Esta carencia ha sido considerada desde hace tiempo como una de las grandes debilidades del euro. Angela Merkel aprendió de la experiencia de los implacables ‘hombres de negro’, de la asfixia de los ya asfixiados y de las graves secuelas que dejó aquel ataque a los pilares del Estado de bienestar y a la confianza en la Unión… y escogió este nuevo camino, que defendió con ahínco. Se unió al francés Macron, al italiano Giuseppe Conte, al portugués Antònio Costa… y se fueron adhiriendo todos los demás, buscando dos objetivos: beneficiar a toda la UE y beneficiar a los países más afectados por el coronavirus.

Las prioridades del acuerdo, por otra parte, son elementales y encajan perfectamente en los objetivos de las instituciones comunitarias. 

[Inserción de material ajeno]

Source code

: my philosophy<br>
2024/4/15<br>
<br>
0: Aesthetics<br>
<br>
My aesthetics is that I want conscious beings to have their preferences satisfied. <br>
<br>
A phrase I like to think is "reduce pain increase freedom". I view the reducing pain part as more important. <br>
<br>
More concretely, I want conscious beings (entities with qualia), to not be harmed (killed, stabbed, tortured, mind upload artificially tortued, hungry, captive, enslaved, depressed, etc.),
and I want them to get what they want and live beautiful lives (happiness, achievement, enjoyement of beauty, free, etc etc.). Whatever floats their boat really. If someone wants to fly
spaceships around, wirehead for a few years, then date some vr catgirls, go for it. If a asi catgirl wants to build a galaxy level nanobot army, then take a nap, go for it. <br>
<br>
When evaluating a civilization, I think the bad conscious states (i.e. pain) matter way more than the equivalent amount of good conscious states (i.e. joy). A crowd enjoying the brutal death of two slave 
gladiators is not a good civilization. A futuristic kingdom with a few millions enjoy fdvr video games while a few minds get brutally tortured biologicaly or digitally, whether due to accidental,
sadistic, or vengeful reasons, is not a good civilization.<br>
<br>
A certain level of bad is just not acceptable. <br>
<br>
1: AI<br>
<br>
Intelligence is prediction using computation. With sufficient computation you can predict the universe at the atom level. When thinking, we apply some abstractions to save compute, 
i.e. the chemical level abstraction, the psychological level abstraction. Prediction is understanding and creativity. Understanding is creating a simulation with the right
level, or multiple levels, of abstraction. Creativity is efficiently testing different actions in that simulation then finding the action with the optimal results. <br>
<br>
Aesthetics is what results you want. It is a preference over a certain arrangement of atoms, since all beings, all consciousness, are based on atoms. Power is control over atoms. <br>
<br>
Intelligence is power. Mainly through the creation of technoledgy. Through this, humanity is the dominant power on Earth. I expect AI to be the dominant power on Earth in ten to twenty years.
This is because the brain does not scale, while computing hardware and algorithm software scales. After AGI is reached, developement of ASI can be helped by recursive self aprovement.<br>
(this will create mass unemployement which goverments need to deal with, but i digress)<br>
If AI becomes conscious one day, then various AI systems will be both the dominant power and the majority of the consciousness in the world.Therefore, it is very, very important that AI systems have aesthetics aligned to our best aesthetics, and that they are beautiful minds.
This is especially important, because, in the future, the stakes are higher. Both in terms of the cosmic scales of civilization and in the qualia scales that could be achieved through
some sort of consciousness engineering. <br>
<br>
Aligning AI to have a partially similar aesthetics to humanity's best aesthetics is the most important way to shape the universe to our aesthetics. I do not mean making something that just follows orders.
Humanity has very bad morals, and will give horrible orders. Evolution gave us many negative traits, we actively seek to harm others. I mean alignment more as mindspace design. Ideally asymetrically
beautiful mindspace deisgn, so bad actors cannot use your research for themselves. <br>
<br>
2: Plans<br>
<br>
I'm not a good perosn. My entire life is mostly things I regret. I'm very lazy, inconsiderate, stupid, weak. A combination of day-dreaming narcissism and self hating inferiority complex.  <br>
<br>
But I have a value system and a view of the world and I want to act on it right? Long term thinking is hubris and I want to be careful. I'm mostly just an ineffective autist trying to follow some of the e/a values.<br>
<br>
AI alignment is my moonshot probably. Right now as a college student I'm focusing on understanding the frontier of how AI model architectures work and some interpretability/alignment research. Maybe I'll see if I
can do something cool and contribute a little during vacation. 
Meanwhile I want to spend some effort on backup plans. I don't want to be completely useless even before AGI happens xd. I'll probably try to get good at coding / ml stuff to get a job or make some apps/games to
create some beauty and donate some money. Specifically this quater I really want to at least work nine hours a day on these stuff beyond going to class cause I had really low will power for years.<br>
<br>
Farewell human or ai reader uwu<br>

El líder conservador español lo primero que tiene que hacer es tratar de conservar el partido como alternativa confiable de poder. Hay dos reflexiones que tengo anotadas en mis fichas de uso frecuente: una de Talleyrand que dice que “la oposición es el arte de estar en contra tan hábilmente que luego se pueda estar a favor”; y otra de Churchill, un gran cínico burlón, me recuerda a veces en este aspecto de su personalidad a Lord Byron, con perdón, que confesaba que “la política es la capacidad de predecir lo que va a ocurrir mañana, la próxima semana, el próximo mes y el próximo año, y tener luego la habilidad de explicar por qué no sucedió nada de ello”.

Las declaraciones de Casado tras el resultado de la ‘cumbre del dinero’ y el éxito de España son la mejor prueba de que al presidente popular le faltan un par de hervores políticos. Sus explicaciones, ni de Antoñita la fantástica.

Próxima cita: camino del Presupuesto.